* Exercise description *
Reproduce the entries below, substituting "Scanning from left to right" for every occurrence of "Reading left to right" and leaving all other text unchanged.
-- Provided records follows --
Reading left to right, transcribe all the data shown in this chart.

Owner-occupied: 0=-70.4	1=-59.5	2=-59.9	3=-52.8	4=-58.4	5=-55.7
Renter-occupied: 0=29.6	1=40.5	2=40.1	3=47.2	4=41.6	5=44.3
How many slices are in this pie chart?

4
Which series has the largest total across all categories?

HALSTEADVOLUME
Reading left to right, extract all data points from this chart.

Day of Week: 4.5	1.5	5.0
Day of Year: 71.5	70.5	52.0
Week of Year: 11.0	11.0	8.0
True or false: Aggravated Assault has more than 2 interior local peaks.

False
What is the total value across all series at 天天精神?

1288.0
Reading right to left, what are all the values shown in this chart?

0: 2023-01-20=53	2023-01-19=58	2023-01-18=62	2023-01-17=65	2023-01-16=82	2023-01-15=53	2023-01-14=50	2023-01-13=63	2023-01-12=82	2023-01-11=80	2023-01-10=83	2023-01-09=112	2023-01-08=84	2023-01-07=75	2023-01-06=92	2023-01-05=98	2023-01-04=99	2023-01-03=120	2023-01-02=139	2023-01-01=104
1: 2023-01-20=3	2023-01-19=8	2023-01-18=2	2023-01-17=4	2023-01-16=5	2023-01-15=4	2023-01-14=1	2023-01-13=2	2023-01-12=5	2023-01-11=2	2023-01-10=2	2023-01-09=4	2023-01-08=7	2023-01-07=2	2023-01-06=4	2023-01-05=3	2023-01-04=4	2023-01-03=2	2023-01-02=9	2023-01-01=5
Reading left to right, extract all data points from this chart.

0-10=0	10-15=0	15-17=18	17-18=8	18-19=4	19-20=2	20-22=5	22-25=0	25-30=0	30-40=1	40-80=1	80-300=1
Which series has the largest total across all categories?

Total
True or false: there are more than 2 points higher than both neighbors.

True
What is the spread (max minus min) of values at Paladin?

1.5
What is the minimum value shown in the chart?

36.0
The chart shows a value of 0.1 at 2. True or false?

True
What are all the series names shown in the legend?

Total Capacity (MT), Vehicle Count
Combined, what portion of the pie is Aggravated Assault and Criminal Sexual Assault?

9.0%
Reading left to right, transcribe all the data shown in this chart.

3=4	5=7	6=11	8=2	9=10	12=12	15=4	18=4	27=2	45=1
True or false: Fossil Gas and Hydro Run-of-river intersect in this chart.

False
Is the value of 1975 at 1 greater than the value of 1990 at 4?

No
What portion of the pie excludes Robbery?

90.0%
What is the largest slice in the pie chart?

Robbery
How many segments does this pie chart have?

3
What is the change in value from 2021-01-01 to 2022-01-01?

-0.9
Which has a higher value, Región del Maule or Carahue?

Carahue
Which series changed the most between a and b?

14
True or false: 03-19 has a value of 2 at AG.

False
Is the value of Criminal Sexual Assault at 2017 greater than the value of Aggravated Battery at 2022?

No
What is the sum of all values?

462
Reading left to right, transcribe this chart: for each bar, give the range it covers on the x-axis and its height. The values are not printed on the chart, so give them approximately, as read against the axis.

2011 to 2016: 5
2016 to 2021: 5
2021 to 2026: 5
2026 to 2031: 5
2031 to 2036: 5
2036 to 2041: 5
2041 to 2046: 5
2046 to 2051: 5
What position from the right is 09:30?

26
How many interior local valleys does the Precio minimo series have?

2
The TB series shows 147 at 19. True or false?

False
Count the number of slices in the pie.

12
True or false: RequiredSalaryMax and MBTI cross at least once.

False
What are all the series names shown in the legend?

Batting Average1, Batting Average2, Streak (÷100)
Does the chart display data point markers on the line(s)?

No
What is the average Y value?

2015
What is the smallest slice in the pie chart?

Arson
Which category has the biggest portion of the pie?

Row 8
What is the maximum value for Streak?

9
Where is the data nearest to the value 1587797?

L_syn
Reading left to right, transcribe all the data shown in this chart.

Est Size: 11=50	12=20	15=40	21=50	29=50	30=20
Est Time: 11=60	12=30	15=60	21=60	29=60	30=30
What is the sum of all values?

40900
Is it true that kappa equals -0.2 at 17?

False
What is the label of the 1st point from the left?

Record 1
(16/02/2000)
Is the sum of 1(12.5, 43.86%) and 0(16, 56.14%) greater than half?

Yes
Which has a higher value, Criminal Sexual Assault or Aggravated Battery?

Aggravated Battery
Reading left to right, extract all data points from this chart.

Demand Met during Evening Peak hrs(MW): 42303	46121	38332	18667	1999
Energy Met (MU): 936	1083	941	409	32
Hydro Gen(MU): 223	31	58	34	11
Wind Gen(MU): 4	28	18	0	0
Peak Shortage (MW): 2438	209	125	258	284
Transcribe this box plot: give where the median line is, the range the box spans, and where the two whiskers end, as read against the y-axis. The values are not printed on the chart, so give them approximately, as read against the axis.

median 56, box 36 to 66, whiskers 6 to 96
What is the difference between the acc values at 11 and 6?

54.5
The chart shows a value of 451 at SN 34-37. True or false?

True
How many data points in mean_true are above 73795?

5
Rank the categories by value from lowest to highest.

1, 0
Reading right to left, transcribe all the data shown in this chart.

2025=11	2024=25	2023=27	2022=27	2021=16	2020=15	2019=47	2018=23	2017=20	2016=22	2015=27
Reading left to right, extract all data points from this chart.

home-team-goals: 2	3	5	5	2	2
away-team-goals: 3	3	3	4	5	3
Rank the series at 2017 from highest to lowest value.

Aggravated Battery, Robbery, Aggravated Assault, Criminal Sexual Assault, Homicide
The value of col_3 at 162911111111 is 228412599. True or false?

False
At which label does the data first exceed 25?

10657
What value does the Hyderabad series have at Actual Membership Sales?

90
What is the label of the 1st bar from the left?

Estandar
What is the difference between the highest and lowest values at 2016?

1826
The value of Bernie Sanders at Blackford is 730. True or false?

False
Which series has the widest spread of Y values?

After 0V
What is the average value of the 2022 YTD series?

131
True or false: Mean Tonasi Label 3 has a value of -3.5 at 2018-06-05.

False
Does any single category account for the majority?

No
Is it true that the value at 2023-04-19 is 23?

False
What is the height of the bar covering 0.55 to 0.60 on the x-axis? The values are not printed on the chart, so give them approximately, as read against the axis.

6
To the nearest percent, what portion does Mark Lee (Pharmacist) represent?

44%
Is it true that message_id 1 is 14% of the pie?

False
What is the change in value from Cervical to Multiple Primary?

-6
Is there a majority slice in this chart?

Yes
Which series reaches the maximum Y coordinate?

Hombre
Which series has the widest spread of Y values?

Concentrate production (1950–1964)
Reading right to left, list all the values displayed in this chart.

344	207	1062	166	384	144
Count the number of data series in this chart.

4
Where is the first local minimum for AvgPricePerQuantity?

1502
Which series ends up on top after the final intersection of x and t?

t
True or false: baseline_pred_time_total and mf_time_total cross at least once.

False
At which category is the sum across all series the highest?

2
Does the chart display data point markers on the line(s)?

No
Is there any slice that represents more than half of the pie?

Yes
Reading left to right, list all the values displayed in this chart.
-- Provided records concluded --
* Written response *
Scanning from left to right, transcribe all the data shown in this chart.

Owner-occupied: 0=-70.4	1=-59.5	2=-59.9	3=-52.8	4=-58.4	5=-55.7
Renter-occupied: 0=29.6	1=40.5	2=40.1	3=47.2	4=41.6	5=44.3
How many slices are in this pie chart?

4
Which series has the largest total across all categories?

HALSTEADVOLUME
Scanning from left to right, extract all data points from this chart.

Day of Week: 4.5	1.5	5.0
Day of Year: 71.5	70.5	52.0
Week of Year: 11.0	11.0	8.0
True or false: Aggravated Assault has more than 2 interior local peaks.

False
What is the total value across all series at 天天精神?

1288.0
Reading right to left, what are all the values shown in this chart?

0: 2023-01-20=53	2023-01-19=58	2023-01-18=62	2023-01-17=65	2023-01-16=82	2023-01-15=53	2023-01-14=50	2023-01-13=63	2023-01-12=82	2023-01-11=80	2023-01-10=83	2023-01-09=112	2023-01-08=84	2023-01-07=75	2023-01-06=92	2023-01-05=98	2023-01-04=99	2023-01-03=120	2023-01-02=139	2023-01-01=104
1: 2023-01-20=3	2023-01-19=8	2023-01-18=2	2023-01-17=4	2023-01-16=5	2023-01-15=4	2023-01-14=1	2023-01-13=2	2023-01-12=5	2023-01-11=2	2023-01-10=2	2023-01-09=4	2023-01-08=7	2023-01-07=2	2023-01-06=4	2023-01-05=3	2023-01-04=4	2023-01-03=2	2023-01-02=9	2023-01-01=5
Scanning from left to right, extract all data points from this chart.

0-10=0	10-15=0	15-17=18	17-18=8	18-19=4	19-20=2	20-22=5	22-25=0	25-30=0	30-40=1	40-80=1	80-300=1
Which series has the largest total across all categories?

Total
True or false: there are more than 2 points higher than both neighbors.

True
What is the spread (max minus min) of values at Paladin?

1.5
What is the minimum value shown in the chart?

36.0
The chart shows a value of 0.1 at 2. True or false?

True
What are all the series names shown in the legend?

Total Capacity (MT), Vehicle Count
Combined, what portion of the pie is Aggravated Assault and Criminal Sexual Assault?

9.0%
Scanning from left to right, transcribe all the data shown in this chart.

3=4	5=7	6=11	8=2	9=10	12=12	15=4	18=4	27=2	45=1
True or false: Fossil Gas and Hydro Run-of-river intersect in this chart.

False
Is the value of 1975 at 1 greater than the value of 1990 at 4?

No
What portion of the pie excludes Robbery?

90.0%
What is the largest slice in the pie chart?

Robbery
How many segments does this pie chart have?

3
What is the change in value from 2021-01-01 to 2022-01-01?

-0.9
Which has a higher value, Región del Maule or Carahue?

Carahue
Which series changed the most between a and b?

14
True or false: 03-19 has a value of 2 at AG.

False
Is the value of Criminal Sexual Assault at 2017 greater than the value of Aggravated Battery at 2022?

No
What is the sum of all values?

462
Scanning from left to right, transcribe this chart: for each bar, give the range it covers on the x-axis and its height. The values are not printed on the chart, so give them approximately, as read against the axis.

2011 to 2016: 5
2016 to 2021: 5
2021 to 2026: 5
2026 to 2031: 5
2031 to 2036: 5
2036 to 2041: 5
2041 to 2046: 5
2046 to 2051: 5
What position from the right is 09:30?

26
How many interior local valleys does the Precio minimo series have?

2
The TB series shows 147 at 19. True or false?

False
Count the number of slices in the pie.

12
True or false: RequiredSalaryMax and MBTI cross at least once.

False
What are all the series names shown in the legend?

Batting Average1, Batting Average2, Streak (÷100)
Does the chart display data point markers on the line(s)?

No
What is the average Y value?

2015
What is the smallest slice in the pie chart?

Arson
Which category has the biggest portion of the pie?

Row 8
What is the maximum value for Streak?

9
Where is the data nearest to the value 1587797?

L_syn
Scanning from left to right, transcribe all the data shown in this chart.

Est Size: 11=50	12=20	15=40	21=50	29=50	30=20
Est Time: 11=60	12=30	15=60	21=60	29=60	30=30
What is the sum of all values?

40900
Is it true that kappa equals -0.2 at 17?

False
What is the label of the 1st point from the left?

Record 1
(16/02/2000)
Is the sum of 1(12.5, 43.86%) and 0(16, 56.14%) greater than half?

Yes
Which has a higher value, Criminal Sexual Assault or Aggravated Battery?

Aggravated Battery
Scanning from left to right, extract all data points from this chart.

Demand Met during Evening Peak hrs(MW): 42303	46121	38332	18667	1999
Energy Met (MU): 936	1083	941	409	32
Hydro Gen(MU): 223	31	58	34	11
Wind Gen(MU): 4	28	18	0	0
Peak Shortage (MW): 2438	209	125	258	284
Transcribe this box plot: give where the median line is, the range the box spans, and where the two whiskers end, as read against the y-axis. The values are not printed on the chart, so give them approximately, as read against the axis.

median 56, box 36 to 66, whiskers 6 to 96
What is the difference between the acc values at 11 and 6?

54.5
The chart shows a value of 451 at SN 34-37. True or false?

True
How many data points in mean_true are above 73795?

5
Rank the categories by value from lowest to highest.

1, 0
Reading right to left, transcribe all the data shown in this chart.

2025=11	2024=25	2023=27	2022=27	2021=16	2020=15	2019=47	2018=23	2017=20	2016=22	2015=27
Scanning from left to right, extract all data points from this chart.

home-team-goals: 2	3	5	5	2	2
away-team-goals: 3	3	3	4	5	3
Rank the series at 2017 from highest to lowest value.

Aggravated Battery, Robbery, Aggravated Assault, Criminal Sexual Assault, Homicide
The value of col_3 at 162911111111 is 228412599. True or false?

False
At which label does the data first exceed 25?

10657
What value does the Hyderabad series have at Actual Membership Sales?

90
What is the label of the 1st bar from the left?

Estandar
What is the difference between the highest and lowest values at 2016?

1826
The value of Bernie Sanders at Blackford is 730. True or false?

False
Which series has the widest spread of Y values?

After 0V
What is the average value of the 2022 YTD series?

131
True or false: Mean Tonasi Label 3 has a value of -3.5 at 2018-06-05.

False
Does any single category account for the majority?

No
Is it true that the value at 2023-04-19 is 23?

False
What is the height of the bar covering 0.55 to 0.60 on the x-axis? The values are not printed on the chart, so give them approximately, as read against the axis.

6
To the nearest percent, what portion does Mark Lee (Pharmacist) represent?

44%
Is it true that message_id 1 is 14% of the pie?

False
What is the change in value from Cervical to Multiple Primary?

-6
Is there a majority slice in this chart?

Yes
Which series reaches the maximum Y coordinate?

Hombre
Which series has the widest spread of Y values?

Concentrate production (1950–1964)
Reading right to left, list all the values displayed in this chart.

344	207	1062	166	384	144
Count the number of data series in this chart.

4
Where is the first local minimum for AvgPricePerQuantity?

1502
Which series ends up on top after the final intersection of x and t?

t
True or false: baseline_pred_time_total and mf_time_total cross at least once.

False
At which category is the sum across all series the highest?

2
Does the chart display data point markers on the line(s)?

No
Is there any slice that represents more than half of the pie?

Yes
Scanning from left to right, list all the values displayed in this chart.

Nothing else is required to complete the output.